See the books cracked open on tables; spines shining upward beside cups of mate and coffee; the whooshing of pages; the skimming of fingers. At GQR, we encourage this enormous affection for reading. With our artist interviews, we usually diverge off into conversational tangents, swapping book recommendations. This brought up a memory from a distant land. Follow, if you will.
The folks at Shakespeare and Company, the famed bookstore by the Seine in Paris's Spanish Quarter, have been happily stamping books that come out of their unique bookstore since the 1950s. Many of our staff even have a couple of books with their famed seal (Junky and A Moveable Feast—both have the Bard's face inked on the first page), envisioning a cozy nook within Golem, where books were freely shared.
So take this article to be one of those nooks. We've compiled a list of some artists that have been featured in the pages of Golem for their stamp on a certain book or two. These artists have given their seal of approval on a novel you'd never thought you'd want to read, or that title you eyed at the bookstore; stop, turn around, reconsider buying it.
Peter Ceredig-Evans has been reading Black Swan by Nassim Taleb, which he really liked.
Peter says of Taleb: "He’s a really smart guy. He actually worked as an options trader in the U.S. And because I worked in finance myself, I liked his approach, because instead of trying to tell people what was going to happen, he was saying, 'actually people don’t realise how much of a chance there is of the unlikely actually happening.' He’s really interesting. He references lots of stuff to do with the war, the civil war in Lebanon. Also just various things in society."
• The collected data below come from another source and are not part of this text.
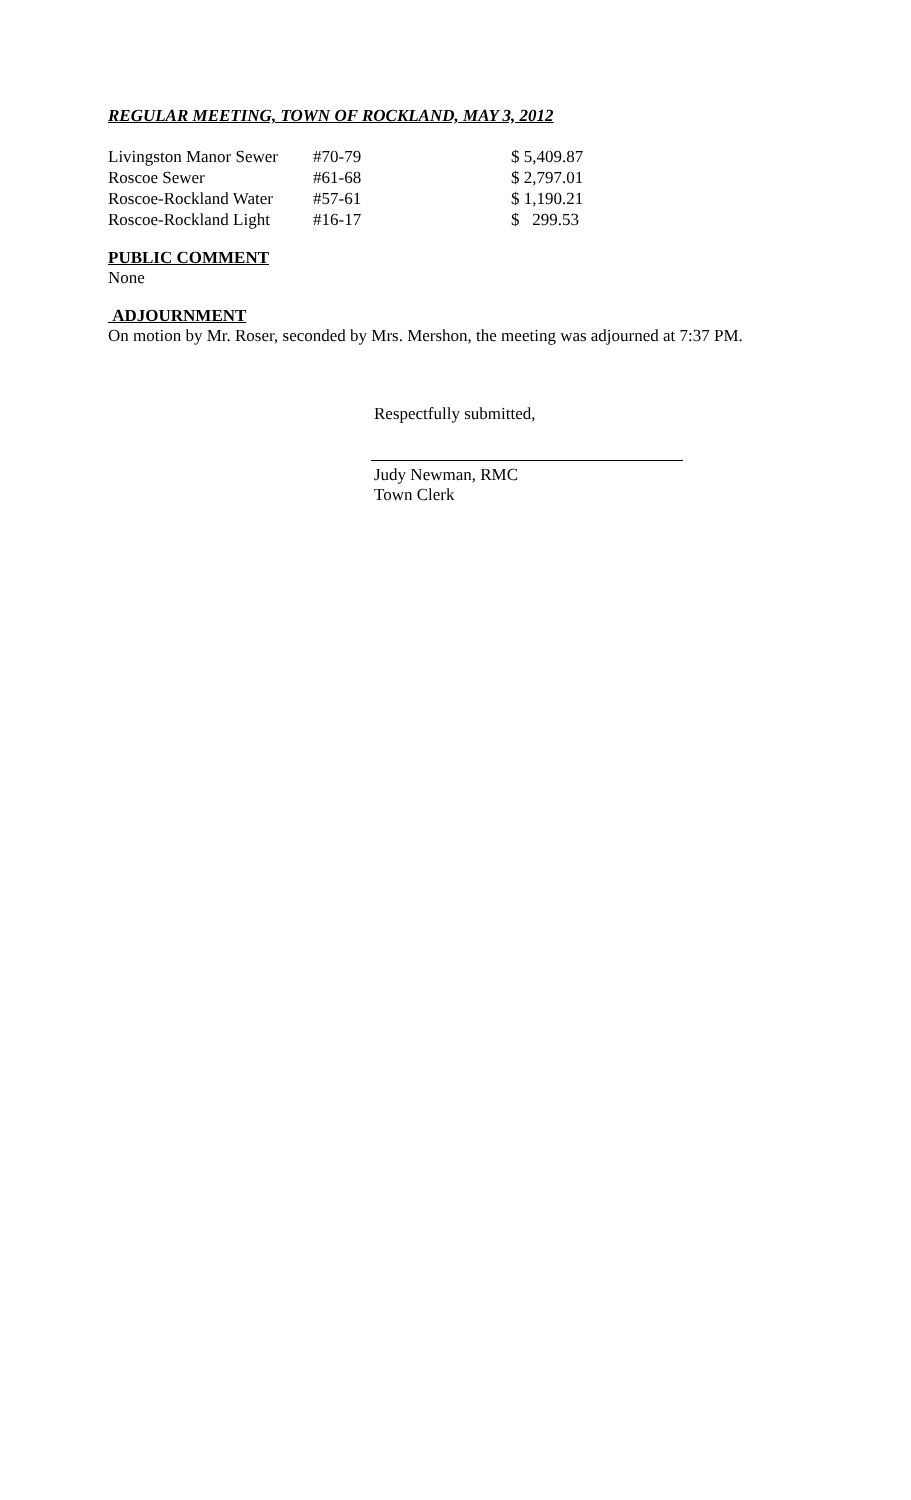REGULAR MEETING, TOWN OF ROCKLAND, MAY 3, 2012
| Livingston Manor Sewer | #70-79 | $ 5,409.87 |
| Roscoe Sewer | #61-68 | $ 2,797.01 |
| Roscoe-Rockland Water | #57-61 | $ 1,190.21 |
| Roscoe-Rockland Light | #16-17 | $ 299.53 |
PUBLIC COMMENT
None
ADJOURNMENT
On motion by Mr. Roser, seconded by Mrs. Mershon, the meeting was adjourned at 7:37 PM.
Respectfully submitted,
Judy Newman, RMC
Town Clerk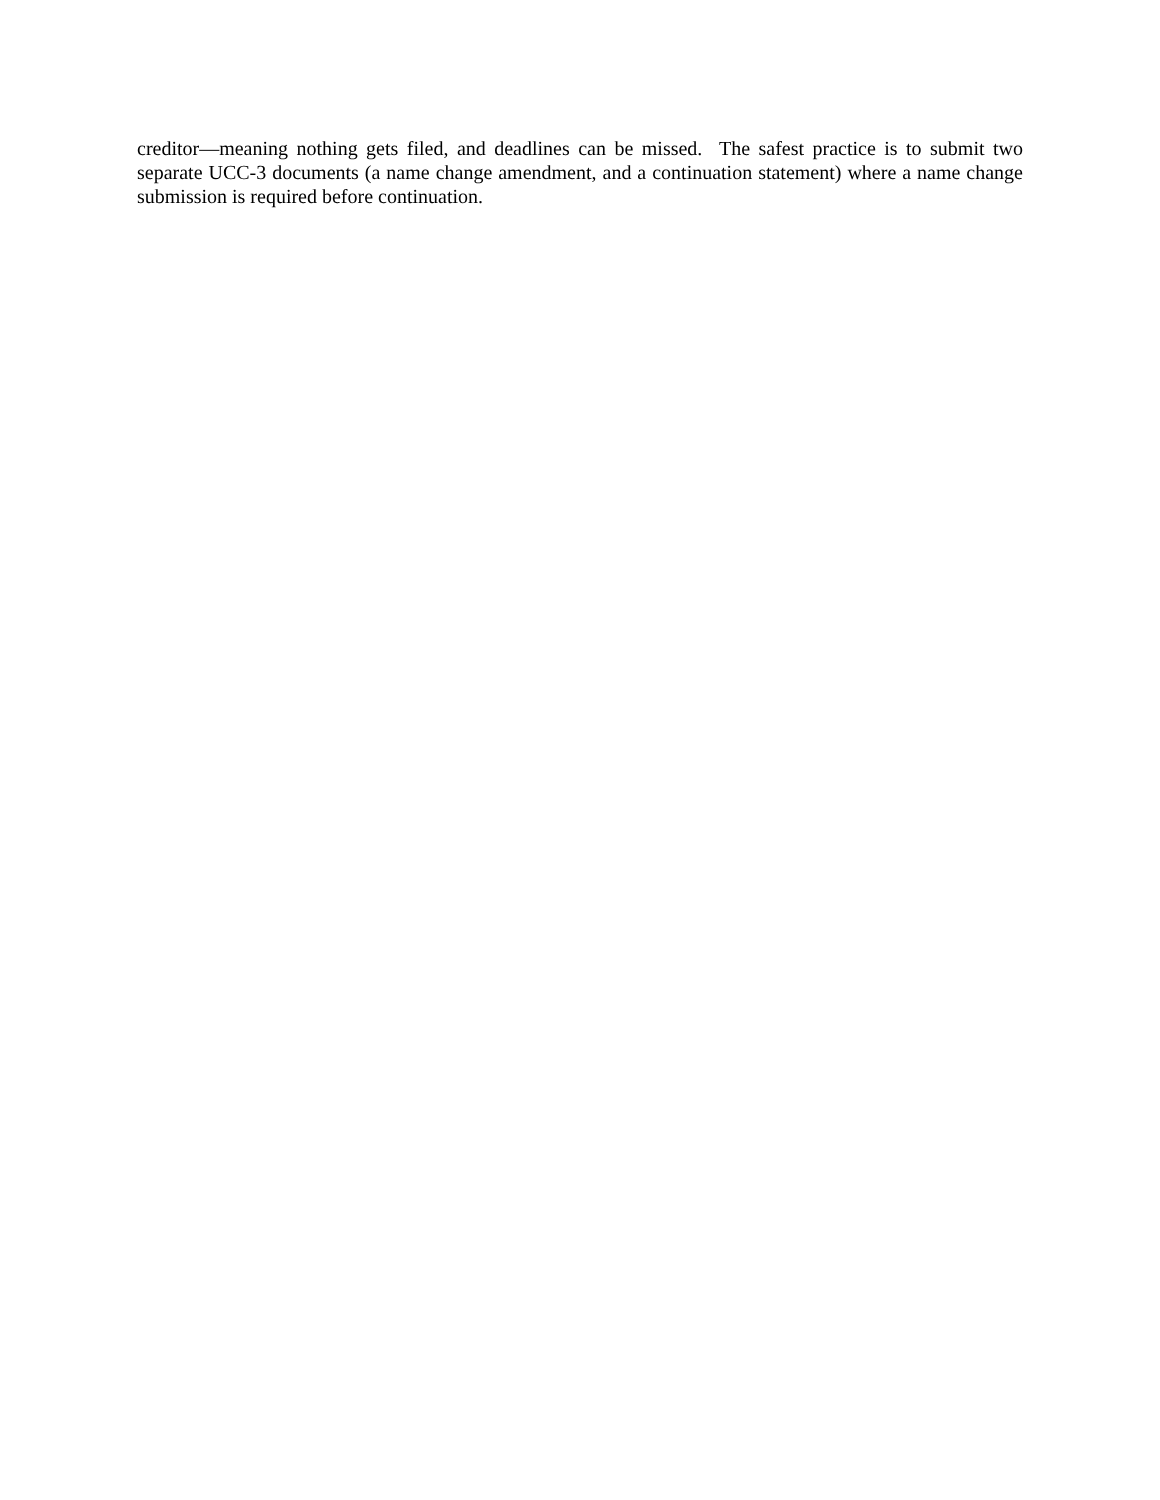creditor—meaning nothing gets filed, and deadlines can be missed. The safest practice is to submit two separate UCC-3 documents (a name change amendment, and a continuation statement) where a name change submission is required before continuation.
Before Black Swan, Ceredig-Evans had read Thinking Fast and Slow, which, to use his words, was "cool".
Laila Ekboir has been slowly making her way through Patria by Fernando Aramburu. While she doesn't think it's had much influence on her yet, there's still hope. Perhaps this is the time to escape with Aramburu to the Basque Country, where Patria takes place, and perhaps steal a recipe and enjoy a Basque-inspired dish.
Recently, Eric Sesto has been influenced by German writer and spiritual wanderer Hermann Hesse and his novel Steppenwolf. For those suffering from an existential breakdown, or feeling one coming on, Hesse's novel is an antidote better than warm milk and honey, or lemon tea for the lactose intolerant. The origins of the novel came from Hesse's spiritual crises in the 1920s. By 1927 he had penned Steppenwolf, and two years later it would be translated into English.
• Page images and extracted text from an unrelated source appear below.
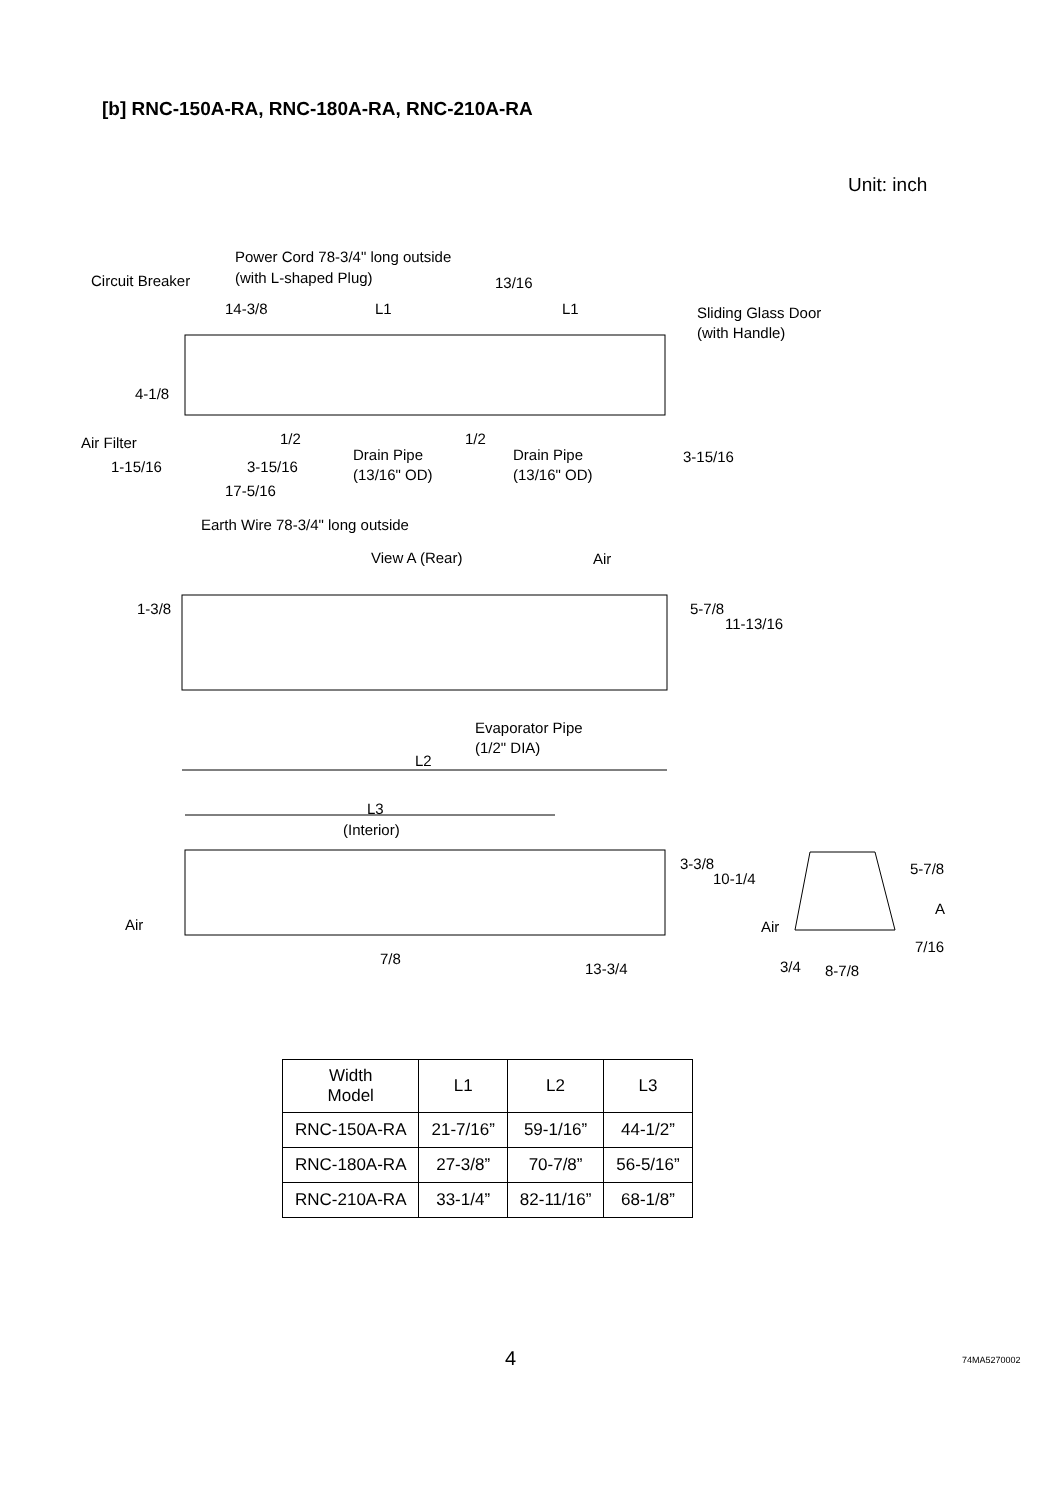[b] RNC-150A-RA, RNC-180A-RA, RNC-210A-RA
Unit: inch
Power Cord 78-3/4" long outside
(with L-shaped Plug) Circuit Breaker 13/16
14-3/8 L1 L1 Sliding Glass Door
(with Handle)
4-1/8
Air Filter 1/2
Drain Pipe
(13/16" OD)
1/2
Drain Pipe
(13/16" OD)
3-15/16
1-15/16 3-15/16
17-5/16
Earth Wire 78-3/4" long outside
View A (Rear) Air
1-3/8 5-7/8
11-13/16
Evaporator Pipe
(1/2" DIA)
L2
L3
(Interior)
3-3/8
10-1/4
5-7/8
A
Air Air
7/16
7/8
13-3/4 3/4 8-7/8
| Width Model | L1 | L2 | L3 |
| --- | --- | --- | --- |
| RNC-150A-RA | 21-7/16” | 59-1/16” | 44-1/2” |
| RNC-180A-RA | 27-3/8” | 70-7/8” | 56-5/16” |
| RNC-210A-RA | 33-1/4” | 82-11/16” | 68-1/8” |
4 74MA5270002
At the same time, Eric is flipping through the autumn-leaved pages of the Vermont-set college mystery novel The Secret History by Donna Tartt. Study Greek classics with a group of liberal arts students and find yourself caught up in a detective story.
Franco D'Elia swears by Steal Like An Artist and Show Your Work by Austin Kleon. In fact, he highly recommends you read it. "My god. Amazing. I love the way he transmits his ideas. I feel so comfortable with what he writes. The sketches he does in order to express himself, not just a usual book." Any budding artist looking to turn pastel into a buck should enquire upon Kleon's work.
On Sisca Verwoert's shelf, sits the biography of Barbara Rae written by a trio of admirers: Hare, Lambirth and Wardell. The Scottish contemporary painter's work inspired Verwoert as "her colours and freedom are gorgeous."
Not too far down the shelf is the painter Paula Rego's biography by John McEwen. Rego gripped Verwoert's interest for her strong portrayal of women and their victimisation in her paintings. "Very political, great, strong paintings inspired by Goya’s brutality. Spanish wow," says Verwoert. We also recommend you admire the paintings Abortion Protest...Triptych (1997-98), War (2003), and Painting Him Out (2011).
Stamp This Book & Other Titles takes a look at the titles recommended by artists featured throughout Golem Quarterly Review. Take their recommendation as a personalised stamp in the style of a red royal crown seal or a bureaucrat's black and white marking from a state library, whatever's your jam.